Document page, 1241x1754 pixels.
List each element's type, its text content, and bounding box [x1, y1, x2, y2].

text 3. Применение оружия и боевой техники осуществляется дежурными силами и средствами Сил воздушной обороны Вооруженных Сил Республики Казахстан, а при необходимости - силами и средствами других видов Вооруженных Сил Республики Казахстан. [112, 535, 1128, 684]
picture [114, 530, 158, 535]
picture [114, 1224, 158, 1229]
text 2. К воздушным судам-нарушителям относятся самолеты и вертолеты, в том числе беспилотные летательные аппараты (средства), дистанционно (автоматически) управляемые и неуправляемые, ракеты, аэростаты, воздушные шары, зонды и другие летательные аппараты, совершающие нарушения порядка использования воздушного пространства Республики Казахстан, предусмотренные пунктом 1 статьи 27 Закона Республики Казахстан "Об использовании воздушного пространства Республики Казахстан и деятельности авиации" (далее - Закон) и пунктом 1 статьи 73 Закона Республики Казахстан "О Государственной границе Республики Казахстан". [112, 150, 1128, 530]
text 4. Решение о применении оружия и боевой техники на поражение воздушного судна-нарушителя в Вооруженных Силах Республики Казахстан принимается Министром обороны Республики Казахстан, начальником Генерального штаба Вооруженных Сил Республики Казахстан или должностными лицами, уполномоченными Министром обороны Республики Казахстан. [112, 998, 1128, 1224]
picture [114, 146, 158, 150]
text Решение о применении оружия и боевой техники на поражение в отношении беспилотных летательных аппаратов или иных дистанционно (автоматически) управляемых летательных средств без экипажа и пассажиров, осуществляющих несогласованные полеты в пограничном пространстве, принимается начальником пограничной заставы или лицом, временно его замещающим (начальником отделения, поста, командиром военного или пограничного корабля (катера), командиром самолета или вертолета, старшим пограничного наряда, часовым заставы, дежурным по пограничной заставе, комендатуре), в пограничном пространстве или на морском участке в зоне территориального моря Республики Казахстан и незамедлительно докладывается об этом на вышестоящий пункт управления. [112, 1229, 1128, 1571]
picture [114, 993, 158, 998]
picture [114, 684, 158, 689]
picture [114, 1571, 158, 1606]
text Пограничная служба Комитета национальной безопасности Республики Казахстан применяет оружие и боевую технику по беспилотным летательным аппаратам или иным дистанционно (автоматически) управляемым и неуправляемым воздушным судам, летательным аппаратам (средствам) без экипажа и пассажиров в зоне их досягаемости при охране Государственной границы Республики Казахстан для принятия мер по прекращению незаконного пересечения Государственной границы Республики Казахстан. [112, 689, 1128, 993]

------------------------------------------------------------------------

> **Exercise**: All of the records above are to be copied exactly.

> **Expected answer**:
Document page, 1241x1754 pixels.
List each element's type, its text content, and bounding box [x1, y1, x2, y2].

text 3. Применение оружия и боевой техники осуществляется дежурными силами и средствами Сил воздушной обороны Вооруженных Сил Республики Казахстан, а при необходимости - силами и средствами других видов Вооруженных Сил Республики Казахстан. [112, 535, 1128, 684]
picture [114, 530, 158, 535]
picture [114, 1224, 158, 1229]
text 2. К воздушным судам-нарушителям относятся самолеты и вертолеты, в том числе беспилотные летательные аппараты (средства), дистанционно (автоматически) управляемые и неуправляемые, ракеты, аэростаты, воздушные шары, зонды и другие летательные аппараты, совершающие нарушения порядка использования воздушного пространства Республики Казахстан, предусмотренные пунктом 1 статьи 27 Закона Республики Казахстан "Об использовании воздушного пространства Республики Казахстан и деятельности авиации" (далее - Закон) и пунктом 1 статьи 73 Закона Республики Казахстан "О Государственной границе Республики Казахстан". [112, 150, 1128, 530]
text 4. Решение о применении оружия и боевой техники на поражение воздушного судна-нарушителя в Вооруженных Силах Республики Казахстан принимается Министром обороны Республики Казахстан, начальником Генерального штаба Вооруженных Сил Республики Казахстан или должностными лицами, уполномоченными Министром обороны Республики Казахстан. [112, 998, 1128, 1224]
picture [114, 146, 158, 150]
text Решение о применении оружия и боевой техники на поражение в отношении беспилотных летательных аппаратов или иных дистанционно (автоматически) управляемых летательных средств без экипажа и пассажиров, осуществляющих несогласованные полеты в пограничном пространстве, принимается начальником пограничной заставы или лицом, временно его замещающим (начальником отделения, поста, командиром военного или пограничного корабля (катера), командиром самолета или вертолета, старшим пограничного наряда, часовым заставы, дежурным по пограничной заставе, комендатуре), в пограничном пространстве или на морском участке в зоне территориального моря Республики Казахстан и незамедлительно докладывается об этом на вышестоящий пункт управления. [112, 1229, 1128, 1571]
picture [114, 993, 158, 998]
picture [114, 684, 158, 689]
picture [114, 1571, 158, 1606]
text Пограничная служба Комитета национальной безопасности Республики Казахстан применяет оружие и боевую технику по беспилотным летательным аппаратам или иным дистанционно (автоматически) управляемым и неуправляемым воздушным судам, летательным аппаратам (средствам) без экипажа и пассажиров в зоне их досягаемости при охране Государственной границы Республики Казахстан для принятия мер по прекращению незаконного пересечения Государственной границы Республики Казахстан. [112, 689, 1128, 993]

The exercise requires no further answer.